Hati Ang-taijin berdebar saking girangnya melihat gadis cantik jelita itu tersenyum. Ia menganggap bahwa senyum itu merupakan "janji" dan "kode" dari si gadis bahwa dia telah dapat menangkap hasrat hati si pembesar dan sudah siap melayaninya! Dengan hati girang Ang-taijin lalu memanggil pelayan yang tidak ada yang hadir karena maklum bahwa Ang-taijin sedang bicara dengan tamu urusan pribadi. Dua orang pelayan wanita datang berlari dan Ang-taijin segera berkata,

"Antarkan Sim-kongcu dan Sie-siocia ke dalam. Berikan sebuah kamar tamu untuk Sim-kongcu, dan ajak Sie-siocia bermalam di sebuah di antara kamar merah!"

"Baik, Taijin," jawab dua orang wanita pelayan itu sambil tersenyum maklum mendengar bahwa gadis cantik itu diberi sebuah kamar merah!

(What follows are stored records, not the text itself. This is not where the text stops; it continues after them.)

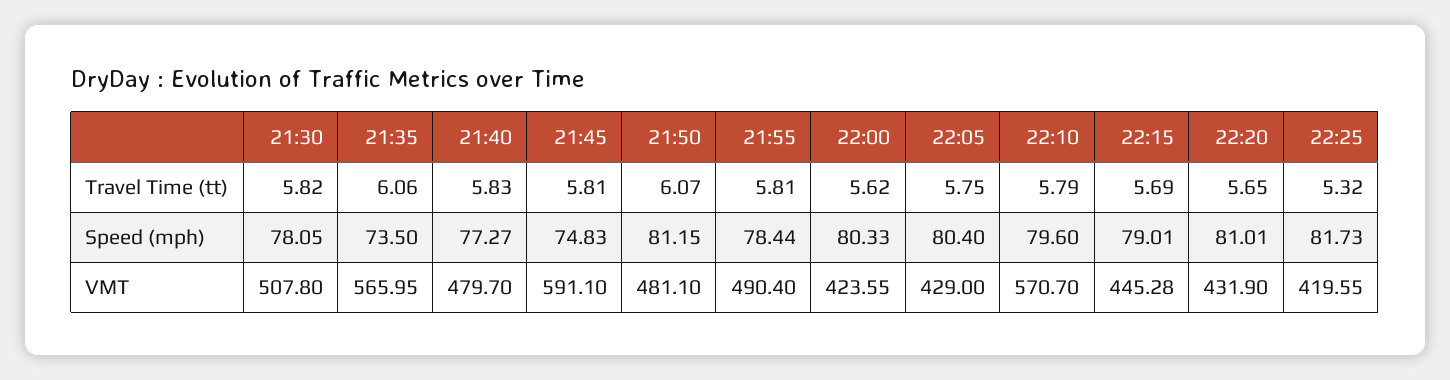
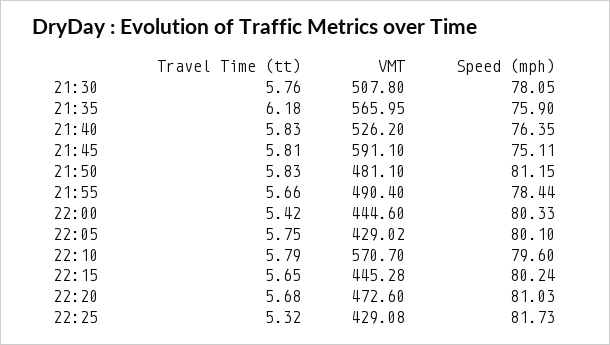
  {
    "21:30": {
-     "Travel Time (tt)": 5.82,
+     "Travel Time (tt)": 5.76,
      "Speed (mph)": 78.05,
      "VMT": 507.8
    },
    "21:35": {
-     "Travel Time (tt)": 6.06,
+     "Travel Time (tt)": 6.18,
-     "Speed (mph)": 73.5,
+     "Speed (mph)": 75.9,
      "VMT": 565.95
    },
    "21:40": {
      "Travel Time (tt)": 5.83,
-     "Speed (mph)": 77.27,
+     "Speed (mph)": 76.35,
-     "VMT": 479.7
+     "VMT": 526.2
    },
    "21:45": {
      "Travel Time (tt)": 5.81,
-     "Speed (mph)": 74.83,
+     "Speed (mph)": 75.11,
      "VMT": 591.1
    },
    "21:50": {
-     "Travel Time (tt)": 6.07,
+     "Travel Time (tt)": 5.83,
      "Speed (mph)": 81.15,
      "VMT": 481.1
    },
    "21:55": {
-     "Travel Time (tt)": 5.81,
+     "Travel Time (tt)": 5.66,
      "Speed (mph)": 78.44,
      "VMT": 490.4
    },
    "22:00": {
-     "Travel Time (tt)": 5.62,
+     "Travel Time (tt)": 5.42,
      "Speed (mph)": 80.33,
-     "VMT": 423.55
+     "VMT": 444.6
    },
    "22:05": {
      "Travel Time (tt)": 5.75,
-     "Speed (mph)": 80.4,
+     "Speed (mph)": 80.1,
-     "VMT": 429
+     "VMT": 429.02
    },
    "22:10": {
      "Travel Time (tt)": 5.79,
      "Speed (mph)": 79.6,
      "VMT": 570.7
    },
    "22:15": {
-     "Travel Time (tt)": 5.69,
+     "Travel Time (tt)": 5.65,
-     "Speed (mph)": 79.01,
+     "Speed (mph)": 80.24,
      "VMT": 445.28
    },
    "22:20": {
-     "Travel Time (tt)": 5.65,
+     "Travel Time (tt)": 5.68,
-     "Speed (mph)": 81.01,
+     "Speed (mph)": 81.03,
-     "VMT": 431.9
+     "VMT": 472.6
    },
    "22:25": {
      "Travel Time (tt)": 5.32,
      "Speed (mph)": 81.73,
-     "VMT": 419.55
+     "VMT": 429.08
    }
  }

Di bagian dalam gedung itu terdapat tidak kurang dari sepuluh buah kamar-kamar yang indah dan kecil mungil berwarna merah. Di dalam kamar-kamar inilah Ang-taijin menerima wanita-wanita suguhan yang siap untuk melayaninya. Sebagai seorang pembosan, penghuni kamar-kamar merah ini sering kali berganti orang, hanya sebuah kamar yang besar yang tidak pernah berganti penghuni, yaitu kamar Ang-hujin (nyonya Ang) yang jarang pula menerima kunjungan Ang-taijin, apalagi di waktu malam.

Namun nyonya Ang sudah kebal akan kebiasaan suaminya, maka tidak lagi merasa cemburu atau marah, bahkan menganggap kebiasaan suainya itu adalah "biasa" bagi seorang pembesar.

Dengan hati tidak enak namun tabah, Biauw Eng menggandeng tangan Lai Sek dan mengantarkan pemuda ini sampai ke kamar yang disediakan untuknya, dan baru meninggalkan pemuda ini setelah pelayan meyakinkan hatinya bahwa seorang pelayan yang khusus disediakan untuk melayani segala keperluan pemuda buta itu. Ia pun lalu mengikuti pelayan dan diam-diam ia kagum sekalli menyaksikan kamar merah yang disediakan untuknya.

Untuk beberapa hari lamanya, baik Lai Sek maupun Biauw Eng mendapatkan pelayanan istimewa sehingga setiap kali mereka bertemu, Lai Sek tentu memuji-muji kebaikan hati pamannya. Akan tetapi diam-diam hati Biauw Eng tetap tidak enak dan dia mendesak agar Lai Sek suka bersama dia keluar saja dari gedung itu dan mencari tempat sendiri.

"Ah, mana boleh, Moi-moi? Paman Ang telah begitu baik terhadap kita. Biarlah kita bersabar sampai dia mendapatkan rumah untuk kita."